Apoptosis assay and Cell cycle analysis
According to the instructions of the Muse Cell Cycle Assay Kit (Merck Millipore, USA), whole cells were washed with cold PBS, centrifugated and fixed with 70% ethyl alcohol, treated with 100 mg/ml RNase A and labeled with 50 mg/ml propidium iodide (PI) for 1 h at 4 °C. The experiment results were analyzed by a Muse Cell Analyzer (Merck Millipore, USA). For Annexin V staining (BD, Biosciences), whole cells were transfected and then trypsinized, washed, and resuspended in cold PBS containing with 25 mg/ml Annexin-V-FITC and 50 mg/ml 7-AAD prior to FACS analysis following the instructions of Muse Annexin V and Dead Cell kit (Merck Millipore, USA).

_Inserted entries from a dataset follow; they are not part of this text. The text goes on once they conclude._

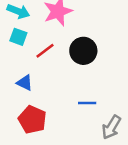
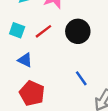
cyan square: (18, 37) -> (17, 30), moved
blue line: (87, 103) -> (81, 78), turned 56

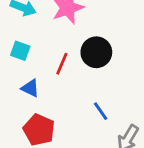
red line: (43, 31) -> (62, 64), moved, turned -30

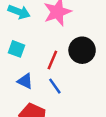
blue line: (101, 111) -> (55, 86), moved

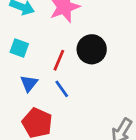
blue triangle: (25, 81) -> (29, 83), turned 42

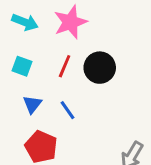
red line: (59, 60) -> (65, 66), moved

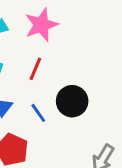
black circle: (100, 68) -> (72, 101), moved

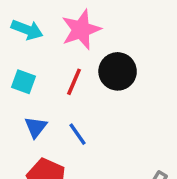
black circle: (72, 101) -> (118, 71), moved

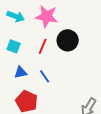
pink star: (81, 30) -> (47, 16), turned 30
blue triangle: (36, 127) -> (21, 72), turned 40

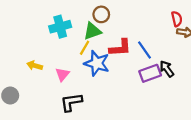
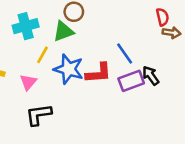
yellow line: (85, 48) -> (43, 55), moved
red L-shape: (120, 48) -> (99, 73), moved

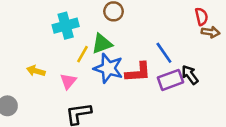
green triangle: (63, 31) -> (102, 44), moved

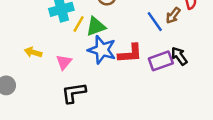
brown arrow: (211, 32) -> (173, 15), moved, turned 119
blue line: (164, 53) -> (155, 22), moved
yellow line: (82, 54) -> (79, 24), moved

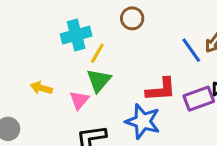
green triangle: (96, 27) -> (99, 80), moved, turned -30
blue star: (102, 50) -> (143, 121), moved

Determination of cell viability
The MCF-7 or MCF-7/PR cells were seeded in six-well plates at a density of 1*105/ml and transfected with miR-155-5p mimics/inhibitor or pc-TP53INP1/si-TP53INP1 in three independent replicates using SRB Cell Proliferation and cytotoxicity assay kit (Boyao,Shanghai༌China) in accordance with the manufacturer’s protocol. 24 hours after transfection, cells were reseeded in 96-well plates in the presence of different treatment at density of 1 × 104 per well and treated with paclitaxel at a range of concentration of 5 to 80 µg/ml (5,10,20,30,50,80) in the medium for 48 h. The OD value was read in a microplate reader (Bio-Rad, USA) at 515 nm. The % cell viability was calculated with the following formula:
% Cell viability = (OD control/OD treatment) × 100
% Cell inhibition = 1- % Cell viability
In order to test the cell's resistance to paclitaxel, we tested the cell viability at different concentrations, using these data to plot XY and fit the data with a straight line (linear regression). IC50 value was then estimated using the fitted line. All these analyses and the production of pictures are done in Graphpad Prism.
Statistical analysis
All experiments were performed for at least three times, and datas were statistically analyzed using the unpaired, two-tailed Student’s t-tests followed by Newman-Keuls test built into GraphPad Prism (GraphPad Software 8.0.1; San Diego, CA). All data were expressed as mean ± SE. Furthermore, all statistical differences included a 95% confidence interval (CI).